I am speaking to you sitting on a Sportaseat on the floorboards of what I laughingly call The Great Cabin of Gannet, my Moore 24, on a mooring on a rainy day in Opua, New Zealand, during what, time and chance permitting, will become my sixth circumnavigation.

 

I’m 72 years old and will turn 73 in November, but other than going blind in one eye a few years ago, I’m in good health. I wanted a new challenge, as I did long ago when I conceived the open boat voyage, so three years ago I bought a Moore 24, the first of the ultra-light classes to be built in the US. I set out in May 2014 to sail her around the world, which has never been done on a Moore 24.

 

I reached New Zealand five stops and four months later. Moore 24s have often been raced single and double handed from California to Hawaii, but Gannet is the first to cross the Pacific. What is important to me are not the firsts, but the challenges in solving new problems and pushing limits and the joy of being at sea.

 

I’m sitting on the floorboards because I’m 6’1” and Moore 24s are best suited for hobbits. When I stand up in the companionway the deck comes to just above my waist. I wear the boat. The floorboards are the only place I can sit upright inside. The beam is 7’2”, so I can reach side to side almost without moving. Gannet is very well built, fast, accelerates like no other boat I’ve owned, and is a pleasure to sail – most of the time.

 

I came into Opua in a gale surfing down 12 and 15 foot waves, pushing hard to reach port before the wind headed us and shut the door.

 

I’ll fly back to the US in November to spend the holidays with Carol, then return to New Zealand next March and continue the voyage. I’ve completed circumnavigations in four successive decades and would like to make it five. In the unlikely event I’m still alive and in reasonable health in 2021 when I turn 80, I expect I’ll set out again.

 

One of the greatest surprises of my life is that I’ve become old.

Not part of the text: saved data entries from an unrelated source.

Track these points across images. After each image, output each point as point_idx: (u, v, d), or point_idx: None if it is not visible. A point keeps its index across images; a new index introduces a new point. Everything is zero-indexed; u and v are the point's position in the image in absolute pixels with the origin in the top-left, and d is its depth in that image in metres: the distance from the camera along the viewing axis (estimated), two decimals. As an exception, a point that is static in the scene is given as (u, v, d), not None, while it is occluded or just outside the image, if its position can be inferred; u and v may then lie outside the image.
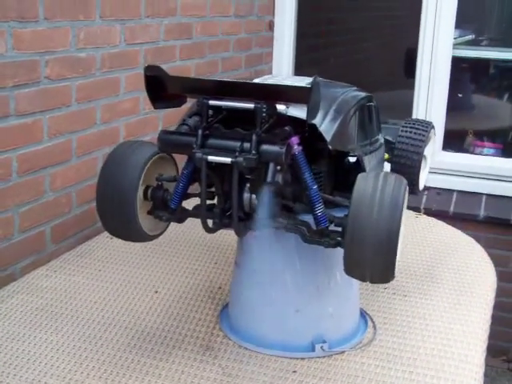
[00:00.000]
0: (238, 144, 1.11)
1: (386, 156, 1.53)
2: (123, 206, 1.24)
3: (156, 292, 1.59)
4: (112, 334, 1.40)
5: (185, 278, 1.67)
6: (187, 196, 1.28)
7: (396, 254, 1.07)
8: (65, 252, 1.80)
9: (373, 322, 1.47)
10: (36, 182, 1.70)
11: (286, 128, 1.14)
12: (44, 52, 1.66)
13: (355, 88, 1.38)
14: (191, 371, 1.27)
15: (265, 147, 1.10)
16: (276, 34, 3.11)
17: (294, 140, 1.13)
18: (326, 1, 4.08)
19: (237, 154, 1.10)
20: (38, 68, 1.65)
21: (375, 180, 1.10)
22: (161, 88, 1.17)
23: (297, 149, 1.14)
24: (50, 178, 1.74)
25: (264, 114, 1.11)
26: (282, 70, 3.12)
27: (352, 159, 1.40)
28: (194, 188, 1.24)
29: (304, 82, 1.28)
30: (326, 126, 1.18)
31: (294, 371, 1.29)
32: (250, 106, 1.11)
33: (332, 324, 1.36)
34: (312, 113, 1.09)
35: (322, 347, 1.33)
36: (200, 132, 1.14)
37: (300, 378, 1.26)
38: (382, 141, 1.49)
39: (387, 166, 1.53)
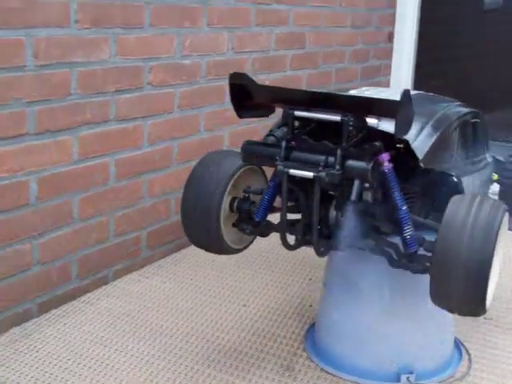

There is curious pleasure in being old when you have your health and are as adventuresome as when you were young. I also have the same 32 inch waist as when I was 20 and still do my age in push-ups and crunches. I’ve often quoted T.S Eliot, ‘Old men ought to be explorers’.

 

I was in a West Marine in Honolulu a few months ago, and the very pretty girl at the cash register glanced down at the debit card receipt I had signed, looked up and gave me a big smile. “I know you from the magazines, you’re the hard core dude”. 72 years old and a great girl calls me ‘the hardcore dude.’ Hell, I’ve won the game!

 

As to another book, I do not know. However, the passage logs are posted in the journal on my website soon after a passage has been completed. No man in my family lived to age 40 for several generations before me, and I who took the greatest risks have almost doubled that. I’ve also lost everything I owned in the world twice. I’ve lived with passion for words, wind and women. I like to believe I still do, and will sail and write and love until I can’t.